**Exercise prompt**
All of the entries below are to be retyped exactly.

**Collected data entries**
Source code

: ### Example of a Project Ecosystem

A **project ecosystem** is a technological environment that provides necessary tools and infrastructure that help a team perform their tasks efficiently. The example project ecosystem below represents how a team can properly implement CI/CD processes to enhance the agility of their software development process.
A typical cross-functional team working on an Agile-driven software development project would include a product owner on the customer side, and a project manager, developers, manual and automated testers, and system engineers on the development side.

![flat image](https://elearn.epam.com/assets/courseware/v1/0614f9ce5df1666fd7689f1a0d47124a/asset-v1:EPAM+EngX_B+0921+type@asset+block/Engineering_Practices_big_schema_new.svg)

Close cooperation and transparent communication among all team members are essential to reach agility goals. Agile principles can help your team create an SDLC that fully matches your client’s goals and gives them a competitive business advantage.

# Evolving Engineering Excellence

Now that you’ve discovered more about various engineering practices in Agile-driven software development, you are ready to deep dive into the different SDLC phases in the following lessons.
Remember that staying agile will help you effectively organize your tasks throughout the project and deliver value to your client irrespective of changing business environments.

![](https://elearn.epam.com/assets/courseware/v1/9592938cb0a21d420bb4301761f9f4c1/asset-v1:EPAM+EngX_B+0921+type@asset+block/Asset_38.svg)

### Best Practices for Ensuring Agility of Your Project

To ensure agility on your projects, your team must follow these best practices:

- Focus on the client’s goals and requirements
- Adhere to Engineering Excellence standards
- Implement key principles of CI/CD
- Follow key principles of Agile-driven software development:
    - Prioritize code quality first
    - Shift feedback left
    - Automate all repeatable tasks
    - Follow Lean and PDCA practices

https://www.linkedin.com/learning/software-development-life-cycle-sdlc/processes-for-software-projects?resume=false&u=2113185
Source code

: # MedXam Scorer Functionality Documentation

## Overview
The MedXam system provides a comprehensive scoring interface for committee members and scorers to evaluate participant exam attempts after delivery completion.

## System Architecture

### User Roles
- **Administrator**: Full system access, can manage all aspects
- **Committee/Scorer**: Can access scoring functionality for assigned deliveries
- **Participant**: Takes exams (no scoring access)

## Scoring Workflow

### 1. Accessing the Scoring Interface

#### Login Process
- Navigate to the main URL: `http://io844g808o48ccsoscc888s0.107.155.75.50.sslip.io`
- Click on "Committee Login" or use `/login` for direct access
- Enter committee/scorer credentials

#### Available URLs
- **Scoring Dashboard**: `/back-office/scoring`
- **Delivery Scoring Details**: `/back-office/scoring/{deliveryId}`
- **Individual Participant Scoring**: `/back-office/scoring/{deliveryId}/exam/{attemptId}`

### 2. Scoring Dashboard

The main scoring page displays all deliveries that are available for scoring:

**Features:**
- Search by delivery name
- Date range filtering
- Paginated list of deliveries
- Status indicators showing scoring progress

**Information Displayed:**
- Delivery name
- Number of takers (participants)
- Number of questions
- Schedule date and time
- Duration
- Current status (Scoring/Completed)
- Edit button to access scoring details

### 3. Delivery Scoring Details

**Exercise output**
Source code

: ### Example of a Project Ecosystem

A **project ecosystem** is a technological environment that provides necessary tools and infrastructure that help a team perform their tasks efficiently. The example project ecosystem below represents how a team can properly implement CI/CD processes to enhance the agility of their software development process.
A typical cross-functional team working on an Agile-driven software development project would include a product owner on the customer side, and a project manager, developers, manual and automated testers, and system engineers on the development side.

![flat image](https://elearn.epam.com/assets/courseware/v1/0614f9ce5df1666fd7689f1a0d47124a/asset-v1:EPAM+EngX_B+0921+type@asset+block/Engineering_Practices_big_schema_new.svg)

Close cooperation and transparent communication among all team members are essential to reach agility goals. Agile principles can help your team create an SDLC that fully matches your client’s goals and gives them a competitive business advantage.

# Evolving Engineering Excellence

Now that you’ve discovered more about various engineering practices in Agile-driven software development, you are ready to deep dive into the different SDLC phases in the following lessons.
Remember that staying agile will help you effectively organize your tasks throughout the project and deliver value to your client irrespective of changing business environments.

![](https://elearn.epam.com/assets/courseware/v1/9592938cb0a21d420bb4301761f9f4c1/asset-v1:EPAM+EngX_B+0921+type@asset+block/Asset_38.svg)

### Best Practices for Ensuring Agility of Your Project

To ensure agility on your projects, your team must follow these best practices:

- Focus on the client’s goals and requirements
- Adhere to Engineering Excellence standards
- Implement key principles of CI/CD
- Follow key principles of Agile-driven software development:
    - Prioritize code quality first
    - Shift feedback left
    - Automate all repeatable tasks
    - Follow Lean and PDCA practices

https://www.linkedin.com/learning/software-development-life-cycle-sdlc/processes-for-software-projects?resume=false&u=2113185
Source code

: # MedXam Scorer Functionality Documentation

## Overview
The MedXam system provides a comprehensive scoring interface for committee members and scorers to evaluate participant exam attempts after delivery completion.

## System Architecture

### User Roles
- **Administrator**: Full system access, can manage all aspects
- **Committee/Scorer**: Can access scoring functionality for assigned deliveries
- **Participant**: Takes exams (no scoring access)

## Scoring Workflow

### 1. Accessing the Scoring Interface

#### Login Process
- Navigate to the main URL: `http://io844g808o48ccsoscc888s0.107.155.75.50.sslip.io`
- Click on "Committee Login" or use `/login` for direct access
- Enter committee/scorer credentials

#### Available URLs
- **Scoring Dashboard**: `/back-office/scoring`
- **Delivery Scoring Details**: `/back-office/scoring/{deliveryId}`
- **Individual Participant Scoring**: `/back-office/scoring/{deliveryId}/exam/{attemptId}`

### 2. Scoring Dashboard

The main scoring page displays all deliveries that are available for scoring:

**Features:**
- Search by delivery name
- Date range filtering
- Paginated list of deliveries
- Status indicators showing scoring progress

**Information Displayed:**
- Delivery name
- Number of takers (participants)
- Number of questions
- Schedule date and time
- Duration
- Current status (Scoring/Completed)
- Edit button to access scoring details

### 3. Delivery Scoring Details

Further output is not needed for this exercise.